Content starts

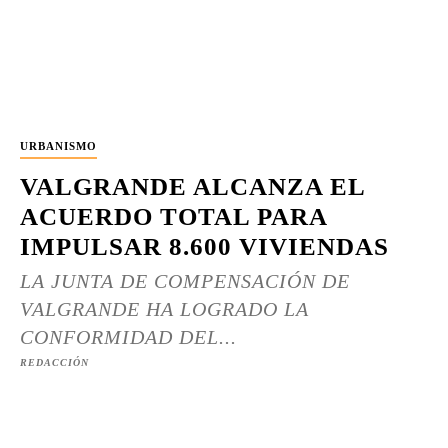
URBANISMO
VALGRANDE ALCANZA EL
ACUERDO TOTAL PARA
IMPULSAR 8.600 VIVIENDAS
LA JUNTA DE COMPENSACIÓN DE
VALGRANDE HA LOGRADO LA
CONFORMIDAD DEL...
REDACCIÓN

Content ends

▶ [Activity]: For each line above that contains "VALGRANDE", make a copy.

▶ [Output below]:
VALGRANDE ALCANZA EL
VALGRANDE HA LOGRADO LA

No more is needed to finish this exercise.